Côté timing, on a déjà vu mieux. Alors que les actifs américains font face, depuis quelques mois, à la défiance des investisseurs internationaux, et que le Congrès débat actuellement d’un nouveau projet de loi budgétaire, l’agence de notation Moody’s a choisi ce moment pour annoncer la dégradation de la note des États-Unis de « Aaa » à « Aa1 ».
Sur le fond, la décision de Moody’s ne constitue pas une réelle surprise. D’une part, la perspective était déjà négative depuis un an. D’autre part, Moody’s était la dernière des trois grandes agences de notation à maintenir la note maximale sur la dette américaine : Standard & Poor’s l’avait retirée dès 2011, « suivie » par Fitch en 2023. Par ailleurs, les arguments avancés par Moody’s pour justifier cette dégradation sont déjà relativement bien ancrés dans la tête des investisseurs : envolée de la dette, creusement des déficits budgétaires et alourdissement du coût de la dette. Surtout, les indicateurs de crédit américains s’écartent désormais significativement de ceux des pays encore notés Aaa par l’agence. À titre d’exemple, la charge d’intérêts — incluant la dette fédérale, celle des États et des collectivités locales — a représenté 12 % des recettes publiques américaines en 2024, contre seulement 1,6 % pour la moyenne des autres pays bénéficiant de la note suprême.
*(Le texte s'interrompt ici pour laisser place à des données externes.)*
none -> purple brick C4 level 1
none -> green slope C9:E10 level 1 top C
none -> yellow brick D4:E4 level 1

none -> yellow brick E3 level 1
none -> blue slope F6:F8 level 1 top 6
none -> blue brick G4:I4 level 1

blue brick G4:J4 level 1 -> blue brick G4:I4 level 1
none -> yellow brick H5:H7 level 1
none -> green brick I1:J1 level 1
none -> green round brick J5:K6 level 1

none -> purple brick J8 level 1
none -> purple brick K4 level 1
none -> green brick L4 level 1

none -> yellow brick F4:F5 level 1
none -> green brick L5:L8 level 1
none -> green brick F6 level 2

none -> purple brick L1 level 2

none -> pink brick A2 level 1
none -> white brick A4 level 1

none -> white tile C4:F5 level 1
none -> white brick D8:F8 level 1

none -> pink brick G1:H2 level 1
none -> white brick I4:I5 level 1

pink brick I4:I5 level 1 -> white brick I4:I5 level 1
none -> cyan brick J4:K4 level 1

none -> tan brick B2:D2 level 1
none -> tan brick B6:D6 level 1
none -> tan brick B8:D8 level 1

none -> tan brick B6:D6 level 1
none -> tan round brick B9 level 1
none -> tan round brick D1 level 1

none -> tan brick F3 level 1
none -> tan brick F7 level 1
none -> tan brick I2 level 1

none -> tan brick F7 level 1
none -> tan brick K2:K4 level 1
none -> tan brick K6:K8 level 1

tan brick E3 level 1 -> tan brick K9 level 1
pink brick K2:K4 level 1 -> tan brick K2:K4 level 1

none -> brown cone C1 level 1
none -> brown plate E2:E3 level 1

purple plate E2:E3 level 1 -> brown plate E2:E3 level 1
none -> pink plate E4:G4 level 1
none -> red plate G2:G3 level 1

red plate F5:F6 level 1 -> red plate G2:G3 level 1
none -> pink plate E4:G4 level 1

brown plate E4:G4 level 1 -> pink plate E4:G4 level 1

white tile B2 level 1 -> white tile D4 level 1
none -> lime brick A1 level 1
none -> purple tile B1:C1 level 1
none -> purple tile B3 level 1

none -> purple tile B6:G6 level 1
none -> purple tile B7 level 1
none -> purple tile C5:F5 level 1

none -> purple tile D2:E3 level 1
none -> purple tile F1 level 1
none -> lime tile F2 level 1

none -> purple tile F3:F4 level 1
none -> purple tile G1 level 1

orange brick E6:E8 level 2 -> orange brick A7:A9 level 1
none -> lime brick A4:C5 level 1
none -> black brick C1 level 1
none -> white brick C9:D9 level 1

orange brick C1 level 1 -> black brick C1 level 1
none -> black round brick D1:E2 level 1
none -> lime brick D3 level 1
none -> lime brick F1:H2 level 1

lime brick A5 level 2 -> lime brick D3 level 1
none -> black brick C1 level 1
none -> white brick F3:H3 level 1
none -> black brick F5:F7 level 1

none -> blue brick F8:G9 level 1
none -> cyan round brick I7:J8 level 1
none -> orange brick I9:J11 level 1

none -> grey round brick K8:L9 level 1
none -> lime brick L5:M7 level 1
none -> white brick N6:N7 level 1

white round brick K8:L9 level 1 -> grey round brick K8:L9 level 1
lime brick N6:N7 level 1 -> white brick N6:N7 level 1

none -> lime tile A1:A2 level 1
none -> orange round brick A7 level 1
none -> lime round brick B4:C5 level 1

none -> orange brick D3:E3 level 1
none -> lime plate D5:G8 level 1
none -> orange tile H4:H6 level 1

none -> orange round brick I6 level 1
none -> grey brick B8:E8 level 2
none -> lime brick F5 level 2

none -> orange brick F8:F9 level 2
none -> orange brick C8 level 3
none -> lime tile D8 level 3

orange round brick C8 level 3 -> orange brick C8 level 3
Cet avertissement devrait donner du grain à moudre à l’aile ultraconservatrice des républicains qui s’est temporairement opposée à la « grande et belle loi » budgétaire défendue par Donald Trump. Le Président souhaite notamment, en plus de plusieurs assouplissements fiscaux, prolonger les crédits d’impôt de son premier mandat qui arrivent à expiration à la fin de l’année. Problème, selon une commission indépendante du Congrès, ces mesures creuseraient le déficit de près de 5 000 milliards de dollars sur dix ans. Pour en compenser une partie, l’exécutif prévoit des coupes dans les dépenses publiques, avec en ligne de mire le programme Medicaid. Cependant, cette possibilité divise au sein même du camp républicain : les élus les plus modérés s’inquiètent de l’impact social et électoral de telles coupes, en particulier à l’approche des élections de mi-mandat. Bien que les républicains détiennent la majorité dans les deux chambres, ces dissensions internes pourraient sérieusement compliquer les négociations à venir.
Toute proportion gardée, le cas des États-Unis rappelle celui de la France en fin d’année dernière : peu, voire pas, d’impact sur les marchés à court terme mais une alerte supplémentaire sur la dégradation structurelle des finances publiques, qu’il faudra bien finir par traiter. Ce constat est d’autant plus préoccupant que la conjoncture actuelle ne joue pas en faveur d’un redressement rapide : la croissance ralentit, ce qui pèsera sur les recettes fiscales, et les incertitudes sur les droits de douane viennent renforcer les pressions sur l’économie. Au final, cette décision de Moody’s marque peut-être moins une surprise qu’un symbole, celui du début d’un lent déclassement des États-Unis.